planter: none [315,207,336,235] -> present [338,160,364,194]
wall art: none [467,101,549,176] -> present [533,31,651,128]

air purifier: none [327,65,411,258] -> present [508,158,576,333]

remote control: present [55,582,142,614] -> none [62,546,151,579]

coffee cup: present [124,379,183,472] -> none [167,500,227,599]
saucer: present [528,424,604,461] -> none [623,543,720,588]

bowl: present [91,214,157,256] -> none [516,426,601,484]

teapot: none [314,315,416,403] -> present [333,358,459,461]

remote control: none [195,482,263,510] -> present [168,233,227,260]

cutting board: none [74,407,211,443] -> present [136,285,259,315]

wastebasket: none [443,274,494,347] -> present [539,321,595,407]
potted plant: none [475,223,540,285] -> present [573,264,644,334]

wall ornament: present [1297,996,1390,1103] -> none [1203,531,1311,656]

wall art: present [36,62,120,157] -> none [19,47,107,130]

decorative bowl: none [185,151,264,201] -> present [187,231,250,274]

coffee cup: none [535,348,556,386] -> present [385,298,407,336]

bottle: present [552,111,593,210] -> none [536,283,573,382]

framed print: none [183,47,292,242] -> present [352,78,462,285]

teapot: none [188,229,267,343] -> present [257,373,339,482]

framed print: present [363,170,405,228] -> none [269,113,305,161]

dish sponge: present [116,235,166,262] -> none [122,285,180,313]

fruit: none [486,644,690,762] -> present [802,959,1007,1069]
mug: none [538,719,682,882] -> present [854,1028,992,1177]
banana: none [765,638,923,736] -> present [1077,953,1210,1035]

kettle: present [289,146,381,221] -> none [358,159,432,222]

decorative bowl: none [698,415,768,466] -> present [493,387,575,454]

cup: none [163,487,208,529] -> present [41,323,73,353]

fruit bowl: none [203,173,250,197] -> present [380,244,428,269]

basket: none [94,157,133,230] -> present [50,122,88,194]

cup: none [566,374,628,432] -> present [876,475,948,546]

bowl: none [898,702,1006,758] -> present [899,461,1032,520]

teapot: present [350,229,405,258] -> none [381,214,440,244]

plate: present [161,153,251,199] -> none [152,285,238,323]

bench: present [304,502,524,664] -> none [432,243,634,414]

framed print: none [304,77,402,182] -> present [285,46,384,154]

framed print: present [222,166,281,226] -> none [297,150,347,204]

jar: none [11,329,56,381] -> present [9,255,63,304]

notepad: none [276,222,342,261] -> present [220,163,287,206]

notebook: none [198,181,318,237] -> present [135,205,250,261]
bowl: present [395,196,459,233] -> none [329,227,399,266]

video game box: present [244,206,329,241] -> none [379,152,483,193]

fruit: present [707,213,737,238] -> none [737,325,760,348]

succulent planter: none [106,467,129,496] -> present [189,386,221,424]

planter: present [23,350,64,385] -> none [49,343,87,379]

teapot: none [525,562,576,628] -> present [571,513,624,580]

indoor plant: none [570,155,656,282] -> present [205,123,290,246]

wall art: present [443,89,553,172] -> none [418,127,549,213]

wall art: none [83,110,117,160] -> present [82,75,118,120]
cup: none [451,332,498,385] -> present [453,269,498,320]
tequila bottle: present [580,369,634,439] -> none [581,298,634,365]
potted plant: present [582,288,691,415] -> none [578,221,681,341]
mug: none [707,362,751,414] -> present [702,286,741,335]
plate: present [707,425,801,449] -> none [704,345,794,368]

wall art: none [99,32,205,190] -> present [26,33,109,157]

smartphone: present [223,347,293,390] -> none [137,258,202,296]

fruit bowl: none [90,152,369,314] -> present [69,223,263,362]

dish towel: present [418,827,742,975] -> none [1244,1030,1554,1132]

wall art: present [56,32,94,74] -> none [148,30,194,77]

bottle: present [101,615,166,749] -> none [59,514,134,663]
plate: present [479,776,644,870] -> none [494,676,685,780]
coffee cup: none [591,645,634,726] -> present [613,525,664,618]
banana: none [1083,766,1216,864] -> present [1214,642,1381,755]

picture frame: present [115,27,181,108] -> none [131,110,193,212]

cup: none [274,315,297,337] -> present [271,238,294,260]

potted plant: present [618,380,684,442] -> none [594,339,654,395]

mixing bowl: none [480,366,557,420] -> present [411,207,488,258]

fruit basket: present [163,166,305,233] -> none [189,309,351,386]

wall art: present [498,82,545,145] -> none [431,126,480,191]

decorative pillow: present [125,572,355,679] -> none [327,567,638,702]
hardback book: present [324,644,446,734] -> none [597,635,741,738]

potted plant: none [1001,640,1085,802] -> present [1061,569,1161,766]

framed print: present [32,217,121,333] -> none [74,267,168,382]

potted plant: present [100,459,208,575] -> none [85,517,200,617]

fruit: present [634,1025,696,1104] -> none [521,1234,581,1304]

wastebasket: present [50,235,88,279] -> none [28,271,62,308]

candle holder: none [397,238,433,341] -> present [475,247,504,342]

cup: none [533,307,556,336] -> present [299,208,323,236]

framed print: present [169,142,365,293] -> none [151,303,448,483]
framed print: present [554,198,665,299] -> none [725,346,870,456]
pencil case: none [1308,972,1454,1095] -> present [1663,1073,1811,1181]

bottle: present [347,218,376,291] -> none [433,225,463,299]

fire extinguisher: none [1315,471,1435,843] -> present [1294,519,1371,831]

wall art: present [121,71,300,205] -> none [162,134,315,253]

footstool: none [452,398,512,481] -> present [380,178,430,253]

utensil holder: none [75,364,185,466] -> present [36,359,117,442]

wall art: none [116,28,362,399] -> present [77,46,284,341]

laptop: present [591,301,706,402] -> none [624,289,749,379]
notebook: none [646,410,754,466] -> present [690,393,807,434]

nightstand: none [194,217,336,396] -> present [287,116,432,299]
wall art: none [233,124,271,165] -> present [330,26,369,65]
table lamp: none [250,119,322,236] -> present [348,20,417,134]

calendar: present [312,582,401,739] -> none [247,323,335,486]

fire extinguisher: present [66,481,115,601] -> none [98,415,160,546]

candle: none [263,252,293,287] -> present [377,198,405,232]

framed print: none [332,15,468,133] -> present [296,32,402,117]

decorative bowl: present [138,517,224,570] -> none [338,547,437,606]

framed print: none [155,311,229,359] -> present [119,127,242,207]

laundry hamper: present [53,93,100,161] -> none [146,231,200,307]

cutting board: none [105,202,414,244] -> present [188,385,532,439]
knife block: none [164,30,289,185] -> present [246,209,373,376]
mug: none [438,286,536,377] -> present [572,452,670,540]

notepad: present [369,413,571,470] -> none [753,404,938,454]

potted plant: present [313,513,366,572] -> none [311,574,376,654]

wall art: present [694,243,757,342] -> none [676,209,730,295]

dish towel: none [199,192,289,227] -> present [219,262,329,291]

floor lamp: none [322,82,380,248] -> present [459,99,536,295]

## WHAT TO DO
Give a word-for-word restatement of every record.

## RESPONSE
planter: none [315,207,336,235] -> present [338,160,364,194]
wall art: none [467,101,549,176] -> present [533,31,651,128]

air purifier: none [327,65,411,258] -> present [508,158,576,333]

remote control: present [55,582,142,614] -> none [62,546,151,579]

coffee cup: present [124,379,183,472] -> none [167,500,227,599]
saucer: present [528,424,604,461] -> none [623,543,720,588]

bowl: present [91,214,157,256] -> none [516,426,601,484]

teapot: none [314,315,416,403] -> present [333,358,459,461]

remote control: none [195,482,263,510] -> present [168,233,227,260]

cutting board: none [74,407,211,443] -> present [136,285,259,315]

wastebasket: none [443,274,494,347] -> present [539,321,595,407]
potted plant: none [475,223,540,285] -> present [573,264,644,334]

wall ornament: present [1297,996,1390,1103] -> none [1203,531,1311,656]

wall art: present [36,62,120,157] -> none [19,47,107,130]

decorative bowl: none [185,151,264,201] -> present [187,231,250,274]

coffee cup: none [535,348,556,386] -> present [385,298,407,336]

bottle: present [552,111,593,210] -> none [536,283,573,382]

framed print: none [183,47,292,242] -> present [352,78,462,285]

teapot: none [188,229,267,343] -> present [257,373,339,482]

framed print: present [363,170,405,228] -> none [269,113,305,161]

dish sponge: present [116,235,166,262] -> none [122,285,180,313]

fruit: none [486,644,690,762] -> present [802,959,1007,1069]
mug: none [538,719,682,882] -> present [854,1028,992,1177]
banana: none [765,638,923,736] -> present [1077,953,1210,1035]

kettle: present [289,146,381,221] -> none [358,159,432,222]

decorative bowl: none [698,415,768,466] -> present [493,387,575,454]

cup: none [163,487,208,529] -> present [41,323,73,353]

fruit bowl: none [203,173,250,197] -> present [380,244,428,269]

basket: none [94,157,133,230] -> present [50,122,88,194]

cup: none [566,374,628,432] -> present [876,475,948,546]

bowl: none [898,702,1006,758] -> present [899,461,1032,520]

teapot: present [350,229,405,258] -> none [381,214,440,244]

plate: present [161,153,251,199] -> none [152,285,238,323]

bench: present [304,502,524,664] -> none [432,243,634,414]

framed print: none [304,77,402,182] -> present [285,46,384,154]

framed print: present [222,166,281,226] -> none [297,150,347,204]

jar: none [11,329,56,381] -> present [9,255,63,304]

notepad: none [276,222,342,261] -> present [220,163,287,206]

notebook: none [198,181,318,237] -> present [135,205,250,261]
bowl: present [395,196,459,233] -> none [329,227,399,266]

video game box: present [244,206,329,241] -> none [379,152,483,193]

fruit: present [707,213,737,238] -> none [737,325,760,348]

succulent planter: none [106,467,129,496] -> present [189,386,221,424]

planter: present [23,350,64,385] -> none [49,343,87,379]

teapot: none [525,562,576,628] -> present [571,513,624,580]

indoor plant: none [570,155,656,282] -> present [205,123,290,246]

wall art: present [443,89,553,172] -> none [418,127,549,213]

wall art: none [83,110,117,160] -> present [82,75,118,120]
cup: none [451,332,498,385] -> present [453,269,498,320]
tequila bottle: present [580,369,634,439] -> none [581,298,634,365]
potted plant: present [582,288,691,415] -> none [578,221,681,341]
mug: none [707,362,751,414] -> present [702,286,741,335]
plate: present [707,425,801,449] -> none [704,345,794,368]

wall art: none [99,32,205,190] -> present [26,33,109,157]

smartphone: present [223,347,293,390] -> none [137,258,202,296]

fruit bowl: none [90,152,369,314] -> present [69,223,263,362]

dish towel: present [418,827,742,975] -> none [1244,1030,1554,1132]

wall art: present [56,32,94,74] -> none [148,30,194,77]

bottle: present [101,615,166,749] -> none [59,514,134,663]
plate: present [479,776,644,870] -> none [494,676,685,780]
coffee cup: none [591,645,634,726] -> present [613,525,664,618]
banana: none [1083,766,1216,864] -> present [1214,642,1381,755]

picture frame: present [115,27,181,108] -> none [131,110,193,212]

cup: none [274,315,297,337] -> present [271,238,294,260]

potted plant: present [618,380,684,442] -> none [594,339,654,395]

mixing bowl: none [480,366,557,420] -> present [411,207,488,258]

fruit basket: present [163,166,305,233] -> none [189,309,351,386]

wall art: present [498,82,545,145] -> none [431,126,480,191]

decorative pillow: present [125,572,355,679] -> none [327,567,638,702]
hardback book: present [324,644,446,734] -> none [597,635,741,738]

potted plant: none [1001,640,1085,802] -> present [1061,569,1161,766]

framed print: present [32,217,121,333] -> none [74,267,168,382]

potted plant: present [100,459,208,575] -> none [85,517,200,617]

fruit: present [634,1025,696,1104] -> none [521,1234,581,1304]

wastebasket: present [50,235,88,279] -> none [28,271,62,308]

candle holder: none [397,238,433,341] -> present [475,247,504,342]

cup: none [533,307,556,336] -> present [299,208,323,236]

framed print: present [169,142,365,293] -> none [151,303,448,483]
framed print: present [554,198,665,299] -> none [725,346,870,456]
pencil case: none [1308,972,1454,1095] -> present [1663,1073,1811,1181]

bottle: present [347,218,376,291] -> none [433,225,463,299]

fire extinguisher: none [1315,471,1435,843] -> present [1294,519,1371,831]

wall art: present [121,71,300,205] -> none [162,134,315,253]

footstool: none [452,398,512,481] -> present [380,178,430,253]

utensil holder: none [75,364,185,466] -> present [36,359,117,442]

wall art: none [116,28,362,399] -> present [77,46,284,341]

laptop: present [591,301,706,402] -> none [624,289,749,379]
notebook: none [646,410,754,466] -> present [690,393,807,434]

nightstand: none [194,217,336,396] -> present [287,116,432,299]
wall art: none [233,124,271,165] -> present [330,26,369,65]
table lamp: none [250,119,322,236] -> present [348,20,417,134]

calendar: present [312,582,401,739] -> none [247,323,335,486]

fire extinguisher: present [66,481,115,601] -> none [98,415,160,546]

candle: none [263,252,293,287] -> present [377,198,405,232]

framed print: none [332,15,468,133] -> present [296,32,402,117]

decorative bowl: present [138,517,224,570] -> none [338,547,437,606]

framed print: none [155,311,229,359] -> present [119,127,242,207]

laundry hamper: present [53,93,100,161] -> none [146,231,200,307]

cutting board: none [105,202,414,244] -> present [188,385,532,439]
knife block: none [164,30,289,185] -> present [246,209,373,376]
mug: none [438,286,536,377] -> present [572,452,670,540]

notepad: present [369,413,571,470] -> none [753,404,938,454]

potted plant: present [313,513,366,572] -> none [311,574,376,654]

wall art: present [694,243,757,342] -> none [676,209,730,295]

dish towel: none [199,192,289,227] -> present [219,262,329,291]

floor lamp: none [322,82,380,248] -> present [459,99,536,295]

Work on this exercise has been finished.